19 March, 2019
Holi is almost upon us, expected to be celebrated across the country tomorrow 20th March 2019 and the day after. Holi is known as the festival of color, and people celebrate it in different parts of the country in different ways. However, colors are an integral part of Holi, everywhere. Of course, there are also a variety of sweets and savories, that is also so very much a part of Holi. Dishes like Jalebi, gujiya, dahi vada, thandai, bhang ke pakode, puran poli, malpua, and more are made and relished by people who come together to celebrate Holi.
The best part of Holi celebrations in this country is the diversity with which it is celebrated. So, what are the various rituals that are associated with Holi, across this vast country? Here is a rundown and check out, which now you knew about.

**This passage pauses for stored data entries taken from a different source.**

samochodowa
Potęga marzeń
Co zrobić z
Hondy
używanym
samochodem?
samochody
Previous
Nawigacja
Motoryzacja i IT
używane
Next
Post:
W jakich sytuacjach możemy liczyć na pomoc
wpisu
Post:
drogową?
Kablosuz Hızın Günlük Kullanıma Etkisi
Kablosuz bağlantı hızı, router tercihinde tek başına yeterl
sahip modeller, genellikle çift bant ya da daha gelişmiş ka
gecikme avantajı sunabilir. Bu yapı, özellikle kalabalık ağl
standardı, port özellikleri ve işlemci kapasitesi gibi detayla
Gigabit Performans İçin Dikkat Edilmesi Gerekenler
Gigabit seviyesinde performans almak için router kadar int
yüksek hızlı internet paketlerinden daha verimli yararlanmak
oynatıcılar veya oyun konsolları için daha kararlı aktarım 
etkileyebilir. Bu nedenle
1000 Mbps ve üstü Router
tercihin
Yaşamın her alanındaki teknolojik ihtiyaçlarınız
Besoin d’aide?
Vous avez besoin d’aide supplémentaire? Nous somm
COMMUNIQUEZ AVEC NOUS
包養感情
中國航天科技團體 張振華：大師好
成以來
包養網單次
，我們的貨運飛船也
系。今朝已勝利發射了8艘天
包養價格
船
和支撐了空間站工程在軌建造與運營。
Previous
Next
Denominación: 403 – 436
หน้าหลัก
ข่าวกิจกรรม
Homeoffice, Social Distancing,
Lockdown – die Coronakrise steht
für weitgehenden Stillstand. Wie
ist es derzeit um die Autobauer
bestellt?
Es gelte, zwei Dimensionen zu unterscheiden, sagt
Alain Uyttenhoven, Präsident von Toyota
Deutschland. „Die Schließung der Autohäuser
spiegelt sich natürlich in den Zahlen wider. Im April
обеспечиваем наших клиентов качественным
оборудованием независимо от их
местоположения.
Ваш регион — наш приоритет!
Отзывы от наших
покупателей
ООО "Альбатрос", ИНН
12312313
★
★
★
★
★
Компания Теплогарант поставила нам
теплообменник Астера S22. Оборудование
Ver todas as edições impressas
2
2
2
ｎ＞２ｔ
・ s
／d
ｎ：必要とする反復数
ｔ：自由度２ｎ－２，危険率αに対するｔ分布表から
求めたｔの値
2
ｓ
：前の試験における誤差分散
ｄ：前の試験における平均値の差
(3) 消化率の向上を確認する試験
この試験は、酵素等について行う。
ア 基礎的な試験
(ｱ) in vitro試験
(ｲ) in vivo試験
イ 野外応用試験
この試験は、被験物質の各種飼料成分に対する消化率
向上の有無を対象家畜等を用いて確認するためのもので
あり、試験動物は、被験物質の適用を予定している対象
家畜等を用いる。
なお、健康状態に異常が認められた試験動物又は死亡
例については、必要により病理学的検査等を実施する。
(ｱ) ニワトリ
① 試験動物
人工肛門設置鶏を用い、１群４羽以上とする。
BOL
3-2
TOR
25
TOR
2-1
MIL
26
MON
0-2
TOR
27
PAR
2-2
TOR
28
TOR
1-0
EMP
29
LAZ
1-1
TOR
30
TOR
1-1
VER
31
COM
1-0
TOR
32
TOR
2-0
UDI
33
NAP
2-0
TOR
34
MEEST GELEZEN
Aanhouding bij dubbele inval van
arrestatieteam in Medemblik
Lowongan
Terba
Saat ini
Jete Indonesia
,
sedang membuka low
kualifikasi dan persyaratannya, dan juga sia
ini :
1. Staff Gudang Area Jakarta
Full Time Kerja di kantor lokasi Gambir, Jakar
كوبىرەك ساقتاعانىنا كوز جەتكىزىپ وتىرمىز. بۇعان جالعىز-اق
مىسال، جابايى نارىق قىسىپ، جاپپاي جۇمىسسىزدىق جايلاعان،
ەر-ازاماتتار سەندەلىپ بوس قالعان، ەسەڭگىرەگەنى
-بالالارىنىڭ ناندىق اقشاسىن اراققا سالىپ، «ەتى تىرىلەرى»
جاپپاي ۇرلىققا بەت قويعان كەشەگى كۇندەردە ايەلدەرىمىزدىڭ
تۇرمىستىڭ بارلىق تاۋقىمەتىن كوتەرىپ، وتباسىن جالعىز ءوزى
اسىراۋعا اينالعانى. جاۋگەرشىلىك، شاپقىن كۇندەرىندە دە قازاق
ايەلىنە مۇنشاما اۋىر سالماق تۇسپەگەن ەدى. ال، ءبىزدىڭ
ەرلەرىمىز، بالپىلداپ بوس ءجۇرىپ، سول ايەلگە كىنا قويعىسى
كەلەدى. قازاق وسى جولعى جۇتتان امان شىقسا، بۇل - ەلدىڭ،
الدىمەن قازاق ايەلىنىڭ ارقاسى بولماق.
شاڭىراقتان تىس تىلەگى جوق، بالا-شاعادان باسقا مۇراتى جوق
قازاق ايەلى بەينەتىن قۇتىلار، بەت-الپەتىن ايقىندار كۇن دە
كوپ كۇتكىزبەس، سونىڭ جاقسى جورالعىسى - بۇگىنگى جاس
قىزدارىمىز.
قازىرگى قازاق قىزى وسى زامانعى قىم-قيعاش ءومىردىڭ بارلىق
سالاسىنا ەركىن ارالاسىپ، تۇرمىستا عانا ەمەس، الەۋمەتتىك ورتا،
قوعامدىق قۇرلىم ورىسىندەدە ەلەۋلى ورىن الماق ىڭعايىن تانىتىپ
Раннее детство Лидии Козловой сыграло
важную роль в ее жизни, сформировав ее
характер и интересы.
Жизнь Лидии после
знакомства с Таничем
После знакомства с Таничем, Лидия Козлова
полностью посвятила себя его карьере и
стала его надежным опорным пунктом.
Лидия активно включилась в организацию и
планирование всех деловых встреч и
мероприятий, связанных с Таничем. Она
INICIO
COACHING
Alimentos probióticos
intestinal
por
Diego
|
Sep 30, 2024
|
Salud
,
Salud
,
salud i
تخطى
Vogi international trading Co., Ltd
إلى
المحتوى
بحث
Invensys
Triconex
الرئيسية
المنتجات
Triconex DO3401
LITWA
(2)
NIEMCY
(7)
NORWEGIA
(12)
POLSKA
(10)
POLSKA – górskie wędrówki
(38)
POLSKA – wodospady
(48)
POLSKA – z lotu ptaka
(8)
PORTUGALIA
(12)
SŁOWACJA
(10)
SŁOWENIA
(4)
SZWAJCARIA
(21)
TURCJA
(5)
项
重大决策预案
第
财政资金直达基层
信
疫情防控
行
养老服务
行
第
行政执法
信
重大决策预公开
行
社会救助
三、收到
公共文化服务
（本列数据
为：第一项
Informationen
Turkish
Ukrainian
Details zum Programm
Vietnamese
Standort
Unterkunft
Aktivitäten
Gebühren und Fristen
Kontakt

This kind of Holi is famous in Mathura, Barsana and the parts around, wherein the whole village celebrates what is called as Lath Maar Holi. In this ritual, the women beat the menfolk with a danda or sticks, and the men defend themselves. It is more a ritual celebrated in zest, and the men prod the women into ‘beating’ them! The tradition is kept alive, every year, with the village women, dressing up and beating the men, and then there is a lot of fun and dance, and the whole community celebrates Holi with gaiety and fun.
Bhaang is nothing but cannabis, and the sale and consumption of this are actually banned in the country. However, traditionally, preparing bhang based dishes like pakode, or thandaai, were part of the Holi celebrations in many parts of the North. Men and women alike would have the thandaai and dance with fervor. This scene is depicted in many Bollywood movies, and the most famous one that is so often sung for Holi is the “Rang Barse Bheege Chunariwali” in Amitabh Bachchan’s movie Silsila, where he sang and danced with another legendary actress, Rekha.
In the ancient city of Varanasi, there is a very unique traditional ritual associated with Holi, which may appear to be rather weird to many. Here, the people first offer prayers to the deity at the MahaShamshaan Nath temple, and then smear each other with the ashes from the burnt pyres at the Manikarnika Ghat, along with the gulal color (red) of Holi. This is an indication and offering to Lord Shiva, who is supposed to be playing Holi in this way along with his ganas, and the belief is that playing Holi like this, provides Moksha (salvation). The practice is said to be immemorial and finds a mention in the Puranas as well.
The legendary stories of Holi mention how Holika, the sister of HiranyaKashyapa, sat on a pyre with Prahlada, as her brother, the King, wanted to kill his son, who was a staunch worshipper of Lord Vishnu. There are many variations of this story; one suggests that Holika was evil and Vishnu saved Prahlada, and hence the symbolic Holika Dahan, is done by the people by lighting a bonfire to celebrate the triumph of good over evil.
A few versions suggest that Holika had a boon wherein she would not get burnt, and was supposed to use it only for good. It is said in the pyre, she transferred this to Prahlad and saved him and burnt herself. Few versions say that this is done to honor Holika for the good deed as well. In any case, in many parts across India, the day before Holi, a bonfire is lit and people, pray around it, worship, and dance.
West Bengal, is another place you can see Holi being celebrated with a lot of fervor and activities. A lot of merriment happens, people take out processions, smear each other with colors, and also in few parts of Bengal, the Dol Yatra is also taken out. In this procession, people carry Lord Krishna and Radha in a palanquin with love, and people vie for a chance to carry the Lord with love and devotion.
In the world famous Shanti Niketan, founded by Nobel Laureate Rabindranath Tagore, a cultural Holi is celebrated during this time, called Basant Utsav. Here, a lot of songs, dance, and cultural activities mark the celebration.
True to the adaptive culture of Indians, Holi was adapted by the Sikhs as well, and in Punjab, as per what Guru Gobind Singh suggested, they use this occasion to display their military prowess and martial arts. This is what is called as Holla Mohalla, where the Sikhs across Punjab conduct such events, and the same is held at Anandpur Sahib, in Amritsar also.
The women of Haryana get a special delight during Holi, as there is a tradition celebrated here called Dulandi Holi. In this, the married women get to beat their ‘devar’ or husband’s brother, as a revenge for all the pranks that the devars have played on them!
In parts of Maharashtra and Gujarat, the traditional pot of buttermilk (Dahi) is hung high up, as in the stories of Little Krishna. People then form groups and pyramids to climb up and break the pot. All the while, they will be splashed with water and colors to deter them. This tradition is to celebrate the life of Little Krishna, who used to steal the butter from the pots hung high, by the women.